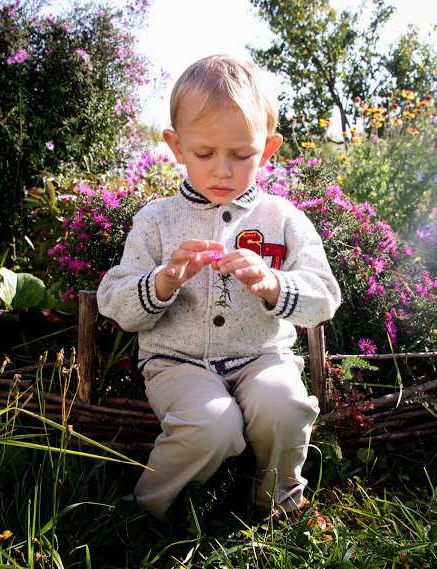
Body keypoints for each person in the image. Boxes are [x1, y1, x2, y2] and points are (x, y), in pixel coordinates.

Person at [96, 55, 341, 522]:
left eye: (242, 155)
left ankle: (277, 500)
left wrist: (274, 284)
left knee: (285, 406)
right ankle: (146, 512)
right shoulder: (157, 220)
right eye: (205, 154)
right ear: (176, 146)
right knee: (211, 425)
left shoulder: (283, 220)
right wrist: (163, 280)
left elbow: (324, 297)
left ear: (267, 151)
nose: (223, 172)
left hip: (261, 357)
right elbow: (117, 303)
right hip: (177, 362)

- - - - - - -

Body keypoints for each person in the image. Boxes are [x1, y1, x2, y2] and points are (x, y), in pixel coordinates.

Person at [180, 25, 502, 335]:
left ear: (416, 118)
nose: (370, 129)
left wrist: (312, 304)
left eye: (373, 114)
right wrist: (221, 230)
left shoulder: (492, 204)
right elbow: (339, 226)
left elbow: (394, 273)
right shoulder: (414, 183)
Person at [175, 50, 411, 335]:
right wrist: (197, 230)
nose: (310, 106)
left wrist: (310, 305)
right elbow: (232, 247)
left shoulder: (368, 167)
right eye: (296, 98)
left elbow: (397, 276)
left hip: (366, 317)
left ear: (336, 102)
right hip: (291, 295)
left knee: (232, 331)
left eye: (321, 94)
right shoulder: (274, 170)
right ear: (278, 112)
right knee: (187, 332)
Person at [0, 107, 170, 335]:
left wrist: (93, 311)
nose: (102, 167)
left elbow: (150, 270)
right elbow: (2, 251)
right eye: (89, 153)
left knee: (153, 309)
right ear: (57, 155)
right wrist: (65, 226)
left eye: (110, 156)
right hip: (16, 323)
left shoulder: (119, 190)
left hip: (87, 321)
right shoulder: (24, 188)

- - - - - - -

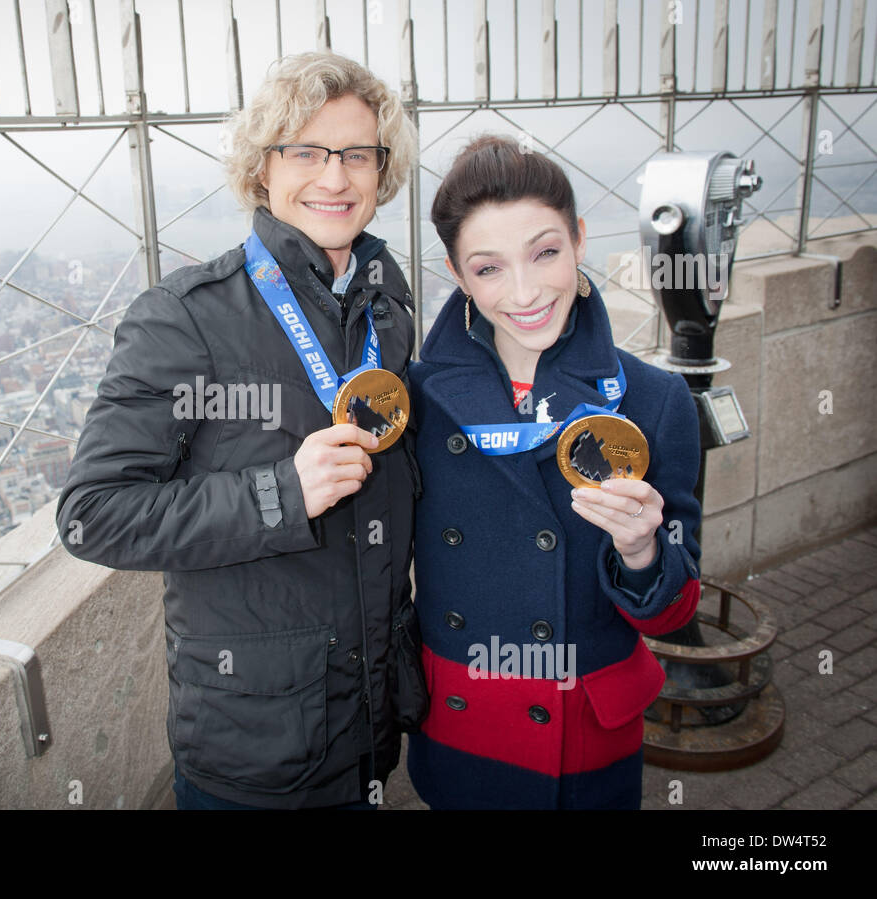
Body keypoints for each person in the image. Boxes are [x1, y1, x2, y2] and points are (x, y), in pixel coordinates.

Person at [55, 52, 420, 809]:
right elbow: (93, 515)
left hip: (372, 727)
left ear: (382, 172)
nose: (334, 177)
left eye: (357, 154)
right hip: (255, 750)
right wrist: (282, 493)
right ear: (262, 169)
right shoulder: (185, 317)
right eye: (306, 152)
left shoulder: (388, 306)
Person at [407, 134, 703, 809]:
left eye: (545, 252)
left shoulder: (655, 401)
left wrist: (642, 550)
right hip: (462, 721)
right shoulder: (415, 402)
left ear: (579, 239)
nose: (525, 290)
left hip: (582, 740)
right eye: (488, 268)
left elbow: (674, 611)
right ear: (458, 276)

- - - - - - -

§ **EXERCISE OBJECTIVE**
Within the records above, each line containing "knee" is to be returned.

§ **OUTPUT**
left knee: (285, 406)
right knee: (211, 425)
left knee: (232, 331)
right knee: (187, 332)
left knee: (153, 309)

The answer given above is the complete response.